Since fastq file are usually compressed, this crate also includes a function thread_reader to offload the decompression to a different core.

The FastQ standard

This library supports Windows and Unix line endings, it does not support the old MAC line ending \r. It allows arbitrary data on the separator line between sequence and quality as long as it starts with a + (some fastq files repeat the id on this line). It does not validate that the sequence or the quality contain only allowed characters. Sequence and quality must have the same length. They are not allowed to contain newline characters.

At the moment it does not make any effort to pair reads. This means that pairs that belong together might end up on different cores in a multithreaded setup. (TODO This should change it the future!).

Examples

A minimal program that reads uncompressed fastq from stdin and counts the number of fastq records.

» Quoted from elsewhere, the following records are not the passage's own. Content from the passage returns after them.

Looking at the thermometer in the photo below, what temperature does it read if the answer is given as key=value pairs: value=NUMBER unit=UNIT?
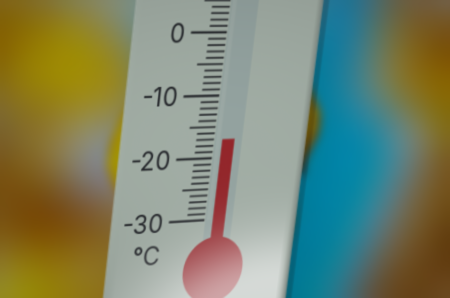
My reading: value=-17 unit=°C
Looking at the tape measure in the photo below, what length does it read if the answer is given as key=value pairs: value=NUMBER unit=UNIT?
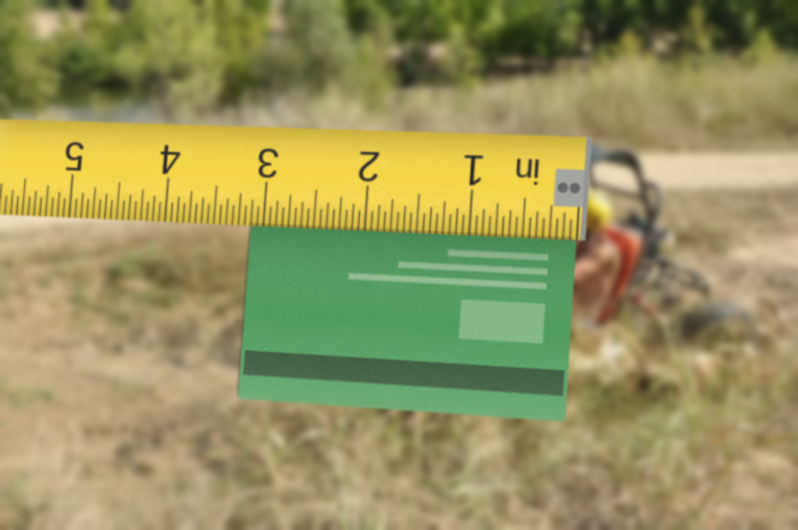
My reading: value=3.125 unit=in
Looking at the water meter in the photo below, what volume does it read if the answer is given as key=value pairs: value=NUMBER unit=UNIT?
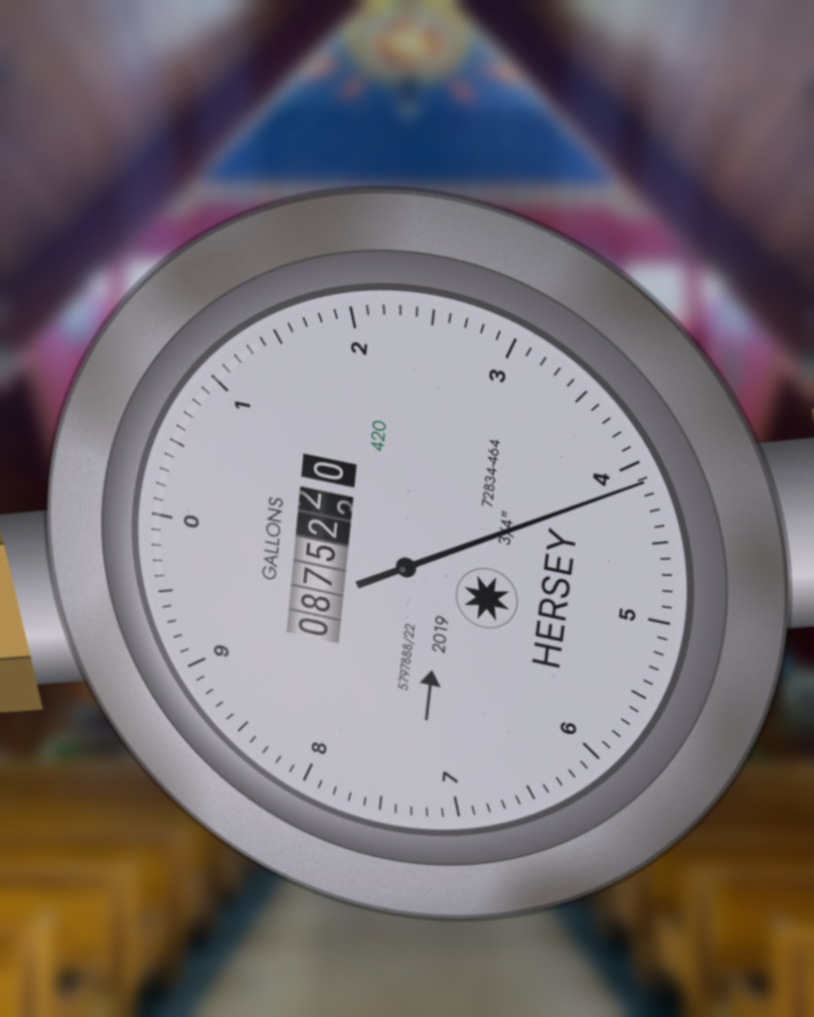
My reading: value=875224.1 unit=gal
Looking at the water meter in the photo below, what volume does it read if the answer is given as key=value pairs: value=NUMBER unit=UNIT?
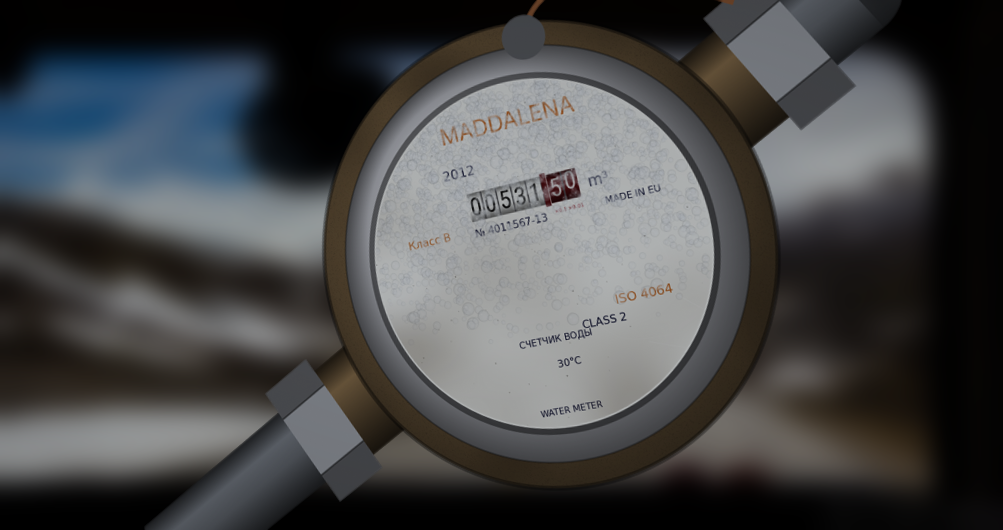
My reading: value=531.50 unit=m³
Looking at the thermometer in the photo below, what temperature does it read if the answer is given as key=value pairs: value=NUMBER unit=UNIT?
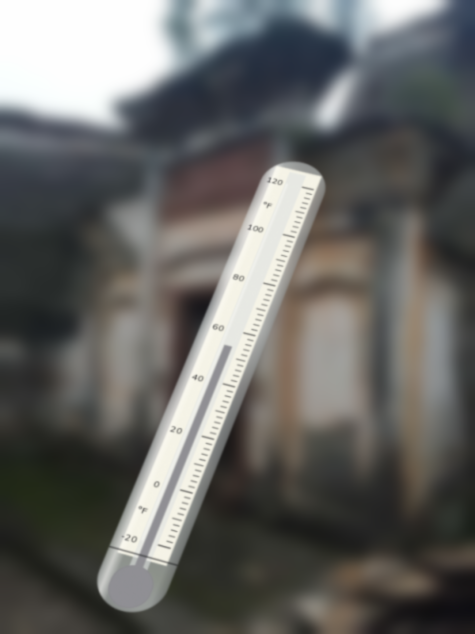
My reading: value=54 unit=°F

Since we do not need ownership of the records we can use the fastest Parser::each.

use std::io::stdin;
use fastq::Parser;

let mut parser = Parser::new(stdin());
let mut total: usize = 0;
parser.each(|_| {
    total += 1
}).expect("Invalid fastq file");
println!("{}", total);

If the file is already in the system cache, this runs on my laptop about 10% slower than wc -l (at about 2GB/s), and at disk speed (~500MB/s) otherwise.

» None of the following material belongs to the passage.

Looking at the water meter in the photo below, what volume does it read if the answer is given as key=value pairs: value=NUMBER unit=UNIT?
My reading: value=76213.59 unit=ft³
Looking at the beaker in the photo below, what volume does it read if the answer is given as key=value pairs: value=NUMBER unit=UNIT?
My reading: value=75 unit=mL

If we add lz4 decompression in a background thread:

extern crate lz4;
extern crate fastq;

use std::io::stdin;
use fastq::{Parser, thread_reader};

// lz4 decompression is faster with a large 4MB buffer
let BUFSIZE: usize = 1<<22;
let QUEUELEN: usize = 2;

let reader = lz4::Decoder::new(stdin()).expect("Input is not lz4 compressed");
let total = thread_reader(BUFSIZE, QUEUELEN, reader, |reader| {
    let mut total: u64 = 0;
    let mut parser = Parser::new(reader);
    parser.each(|_| {
        total += 1;
     }).expect("Invalid fastq file");
    total
}).expect("Reader thread paniced");
println!("{}", total);

This gets us up to ~1.6GB/s on a fresh page cache.

If we want to do more than just count the number of records (in this example count how many sequences align to ATTAATCCAT with a score better than 7), we probably want to use more cores:

extern crate parasailors;

use fastq::{Parser, thread_reader, Record};
use parasailors as align;

const N_THREADS: usize = 2;

let results = thread_reader(BUFSIZE, 3, reader, |reader| {
    let parser = Parser::new(reader);
    let results: Vec<u64> = parser.parallel_each(N_THREADS, |record_sets| {
        let matrix = align::Matrix::new(align::MatrixType::Identity);
        let profile = align::Profile::new(b"ATTAATCCAT", &matrix);
        let mut thread_total: u64 = 0;
        for record_set in record_sets {
            for record in record_set.iter() {
                let score = align::local_alignment_score(&profile, record.seq(), 2, 1);
                if score > 7 {
                    thread_total += 1;
                }
            }
        }
        thread_total
    }).expect("Invalid fastq file");
    results
}).expect("Reader thread paniced");
println!("{}", results.iter().sum::<u64>());

On my feeeble 2 core laptop this ends up being bound by the alignment at ~300MB/s, but it should scale well to a larger number of cores.

Structs

OwnedRecord

A fastq record that ownes its data arrays.

Parser

Parser for fastq files.

RecordSet

A collection of fastq records used to iterate over records in chunks.

RecordSetItems
RecordSetIter
RefRecord

A fastq record that borrows data from an array.

Traits

Record

Trait to be implemented by types that represent fastq records.

Functions

thread_reader

Wrap a reader in a background thread.